— Task —
Of the material below, the lines to be retyped are those from the line containing "268 190 6.98" through the line containing "77 94 179.75", inclusive; reproduce them exactly.

— Extracted records —
[Start of section]
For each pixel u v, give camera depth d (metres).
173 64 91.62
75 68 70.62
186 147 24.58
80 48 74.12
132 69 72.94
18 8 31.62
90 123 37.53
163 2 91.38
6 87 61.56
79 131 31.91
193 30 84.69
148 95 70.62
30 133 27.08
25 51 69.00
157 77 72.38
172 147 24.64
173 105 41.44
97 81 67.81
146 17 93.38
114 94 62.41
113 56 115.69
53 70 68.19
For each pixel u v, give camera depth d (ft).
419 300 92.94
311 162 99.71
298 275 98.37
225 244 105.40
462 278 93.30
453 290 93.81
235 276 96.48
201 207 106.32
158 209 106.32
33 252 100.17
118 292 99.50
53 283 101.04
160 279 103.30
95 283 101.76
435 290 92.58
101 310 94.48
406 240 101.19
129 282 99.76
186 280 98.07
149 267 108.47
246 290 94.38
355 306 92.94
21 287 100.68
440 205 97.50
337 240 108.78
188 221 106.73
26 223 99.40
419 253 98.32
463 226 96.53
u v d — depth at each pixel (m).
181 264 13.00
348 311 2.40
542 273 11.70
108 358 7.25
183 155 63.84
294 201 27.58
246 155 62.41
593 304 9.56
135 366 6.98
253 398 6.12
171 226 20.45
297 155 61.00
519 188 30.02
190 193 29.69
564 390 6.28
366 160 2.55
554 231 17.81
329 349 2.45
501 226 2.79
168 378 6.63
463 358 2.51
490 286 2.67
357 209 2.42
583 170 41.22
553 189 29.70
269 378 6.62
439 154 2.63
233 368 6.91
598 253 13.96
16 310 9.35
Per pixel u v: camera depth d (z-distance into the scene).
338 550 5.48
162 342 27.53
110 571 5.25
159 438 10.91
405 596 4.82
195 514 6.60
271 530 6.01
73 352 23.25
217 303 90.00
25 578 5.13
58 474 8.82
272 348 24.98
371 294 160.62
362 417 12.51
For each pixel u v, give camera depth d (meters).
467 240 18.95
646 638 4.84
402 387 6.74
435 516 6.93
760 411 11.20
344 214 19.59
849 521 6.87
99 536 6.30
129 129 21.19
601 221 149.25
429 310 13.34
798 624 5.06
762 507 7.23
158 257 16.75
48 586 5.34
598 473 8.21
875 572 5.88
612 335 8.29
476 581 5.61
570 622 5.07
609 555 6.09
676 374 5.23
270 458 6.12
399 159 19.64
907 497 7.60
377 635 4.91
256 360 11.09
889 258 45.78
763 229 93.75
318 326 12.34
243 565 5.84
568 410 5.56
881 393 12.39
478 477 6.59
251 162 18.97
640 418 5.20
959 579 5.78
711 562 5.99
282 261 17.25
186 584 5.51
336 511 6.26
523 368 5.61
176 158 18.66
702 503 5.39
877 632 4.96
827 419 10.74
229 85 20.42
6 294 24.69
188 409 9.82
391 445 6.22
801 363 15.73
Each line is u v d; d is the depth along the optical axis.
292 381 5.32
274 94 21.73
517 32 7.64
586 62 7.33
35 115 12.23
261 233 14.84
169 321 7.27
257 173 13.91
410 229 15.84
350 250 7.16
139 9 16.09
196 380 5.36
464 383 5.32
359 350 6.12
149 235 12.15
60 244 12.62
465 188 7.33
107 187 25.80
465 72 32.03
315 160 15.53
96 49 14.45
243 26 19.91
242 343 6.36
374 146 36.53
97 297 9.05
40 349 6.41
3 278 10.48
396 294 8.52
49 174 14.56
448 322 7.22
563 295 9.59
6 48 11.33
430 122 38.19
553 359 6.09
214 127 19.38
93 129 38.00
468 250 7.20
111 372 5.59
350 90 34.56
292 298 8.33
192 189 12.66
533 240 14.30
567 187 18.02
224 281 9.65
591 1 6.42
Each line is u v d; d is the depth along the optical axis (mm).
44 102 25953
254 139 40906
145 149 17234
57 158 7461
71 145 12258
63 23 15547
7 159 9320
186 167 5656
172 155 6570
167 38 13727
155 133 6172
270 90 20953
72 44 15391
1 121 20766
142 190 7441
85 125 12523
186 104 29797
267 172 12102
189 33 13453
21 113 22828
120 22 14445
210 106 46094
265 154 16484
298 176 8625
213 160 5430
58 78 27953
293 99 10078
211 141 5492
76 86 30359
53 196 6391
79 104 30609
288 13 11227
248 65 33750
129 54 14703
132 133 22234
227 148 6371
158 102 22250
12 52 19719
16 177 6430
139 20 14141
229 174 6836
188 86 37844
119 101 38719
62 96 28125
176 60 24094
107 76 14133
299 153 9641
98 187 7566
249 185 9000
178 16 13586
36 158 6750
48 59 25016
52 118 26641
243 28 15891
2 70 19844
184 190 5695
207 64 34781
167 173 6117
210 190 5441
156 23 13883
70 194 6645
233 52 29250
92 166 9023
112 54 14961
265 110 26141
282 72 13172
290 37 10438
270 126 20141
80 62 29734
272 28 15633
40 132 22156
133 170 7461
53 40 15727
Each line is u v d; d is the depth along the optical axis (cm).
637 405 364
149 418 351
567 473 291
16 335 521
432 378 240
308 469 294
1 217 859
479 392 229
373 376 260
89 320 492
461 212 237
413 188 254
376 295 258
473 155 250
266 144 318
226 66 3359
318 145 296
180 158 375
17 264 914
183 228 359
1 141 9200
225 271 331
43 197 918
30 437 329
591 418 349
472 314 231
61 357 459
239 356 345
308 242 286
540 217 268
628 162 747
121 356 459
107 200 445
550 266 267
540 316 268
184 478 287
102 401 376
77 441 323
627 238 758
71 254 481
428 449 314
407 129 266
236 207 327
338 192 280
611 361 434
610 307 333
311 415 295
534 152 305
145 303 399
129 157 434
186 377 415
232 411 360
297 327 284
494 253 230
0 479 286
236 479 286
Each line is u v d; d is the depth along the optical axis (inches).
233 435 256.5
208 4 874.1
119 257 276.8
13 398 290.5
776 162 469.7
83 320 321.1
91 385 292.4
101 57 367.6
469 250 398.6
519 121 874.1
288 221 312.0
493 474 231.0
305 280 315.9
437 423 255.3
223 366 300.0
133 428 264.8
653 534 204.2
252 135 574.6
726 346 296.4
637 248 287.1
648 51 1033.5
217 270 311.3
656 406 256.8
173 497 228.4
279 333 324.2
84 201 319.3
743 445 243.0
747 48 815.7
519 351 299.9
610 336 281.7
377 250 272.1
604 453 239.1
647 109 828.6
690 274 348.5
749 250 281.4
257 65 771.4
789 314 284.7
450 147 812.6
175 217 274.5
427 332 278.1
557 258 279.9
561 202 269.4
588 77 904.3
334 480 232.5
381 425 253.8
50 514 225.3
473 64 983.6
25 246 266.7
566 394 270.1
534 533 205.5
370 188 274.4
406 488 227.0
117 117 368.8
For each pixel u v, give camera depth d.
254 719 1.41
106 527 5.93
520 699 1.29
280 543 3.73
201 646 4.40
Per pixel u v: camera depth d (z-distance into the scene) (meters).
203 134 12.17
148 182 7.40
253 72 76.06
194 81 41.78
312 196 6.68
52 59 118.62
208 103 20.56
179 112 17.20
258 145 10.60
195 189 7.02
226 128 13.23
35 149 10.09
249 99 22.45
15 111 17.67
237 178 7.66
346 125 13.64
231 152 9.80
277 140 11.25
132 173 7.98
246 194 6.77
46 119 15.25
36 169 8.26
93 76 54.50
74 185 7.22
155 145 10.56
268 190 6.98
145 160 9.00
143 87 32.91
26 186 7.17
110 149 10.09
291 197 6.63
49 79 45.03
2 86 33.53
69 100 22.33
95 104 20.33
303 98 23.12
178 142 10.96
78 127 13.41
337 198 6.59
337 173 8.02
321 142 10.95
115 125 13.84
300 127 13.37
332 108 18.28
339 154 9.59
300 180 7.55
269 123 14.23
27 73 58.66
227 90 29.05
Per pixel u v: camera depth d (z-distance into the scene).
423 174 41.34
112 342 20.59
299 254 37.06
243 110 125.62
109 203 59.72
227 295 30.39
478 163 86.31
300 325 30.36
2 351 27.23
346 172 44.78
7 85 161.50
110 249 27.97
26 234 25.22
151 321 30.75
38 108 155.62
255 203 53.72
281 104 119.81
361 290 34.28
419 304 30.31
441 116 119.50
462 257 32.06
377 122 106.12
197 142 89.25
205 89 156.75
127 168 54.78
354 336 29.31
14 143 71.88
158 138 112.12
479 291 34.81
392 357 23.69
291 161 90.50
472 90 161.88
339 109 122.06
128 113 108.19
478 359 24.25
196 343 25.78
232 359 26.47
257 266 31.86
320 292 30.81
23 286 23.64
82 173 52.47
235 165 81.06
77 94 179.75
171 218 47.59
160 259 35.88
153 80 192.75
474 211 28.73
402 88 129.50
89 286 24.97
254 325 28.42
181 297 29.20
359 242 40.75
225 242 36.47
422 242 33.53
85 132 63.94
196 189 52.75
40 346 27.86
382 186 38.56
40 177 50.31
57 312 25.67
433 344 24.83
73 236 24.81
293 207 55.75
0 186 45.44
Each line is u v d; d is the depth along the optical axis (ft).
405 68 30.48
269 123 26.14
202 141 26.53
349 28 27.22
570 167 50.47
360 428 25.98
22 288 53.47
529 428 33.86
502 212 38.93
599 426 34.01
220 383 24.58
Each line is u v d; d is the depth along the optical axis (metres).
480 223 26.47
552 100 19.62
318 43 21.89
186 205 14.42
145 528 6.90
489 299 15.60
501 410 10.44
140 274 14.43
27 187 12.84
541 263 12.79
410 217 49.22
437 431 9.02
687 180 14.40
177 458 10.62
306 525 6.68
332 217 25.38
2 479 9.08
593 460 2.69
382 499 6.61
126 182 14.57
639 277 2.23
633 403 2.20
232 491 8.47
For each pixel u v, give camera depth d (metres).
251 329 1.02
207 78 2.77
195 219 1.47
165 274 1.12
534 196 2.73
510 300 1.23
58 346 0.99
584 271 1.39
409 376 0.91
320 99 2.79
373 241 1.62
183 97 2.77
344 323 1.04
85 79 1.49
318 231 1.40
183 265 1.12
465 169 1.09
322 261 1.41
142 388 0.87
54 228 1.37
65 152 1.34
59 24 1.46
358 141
[End of section]
— Response below —
268 190 6.98
145 160 9.00
143 87 32.91
26 186 7.17
110 149 10.09
291 197 6.63
49 79 45.03
2 86 33.53
69 100 22.33
95 104 20.33
303 98 23.12
178 142 10.96
78 127 13.41
337 198 6.59
337 173 8.02
321 142 10.95
115 125 13.84
300 127 13.37
332 108 18.28
339 154 9.59
300 180 7.55
269 123 14.23
27 73 58.66
227 90 29.05
Per pixel u v: camera depth d (z-distance into the scene).
423 174 41.34
112 342 20.59
299 254 37.06
243 110 125.62
109 203 59.72
227 295 30.39
478 163 86.31
300 325 30.36
2 351 27.23
346 172 44.78
7 85 161.50
110 249 27.97
26 234 25.22
151 321 30.75
38 108 155.62
255 203 53.72
281 104 119.81
361 290 34.28
419 304 30.31
441 116 119.50
462 257 32.06
377 122 106.12
197 142 89.25
205 89 156.75
127 168 54.78
354 336 29.31
14 143 71.88
158 138 112.12
479 291 34.81
392 357 23.69
291 161 90.50
472 90 161.88
339 109 122.06
128 113 108.19
478 359 24.25
196 343 25.78
232 359 26.47
257 266 31.86
320 292 30.81
23 286 23.64
82 173 52.47
235 165 81.06
77 94 179.75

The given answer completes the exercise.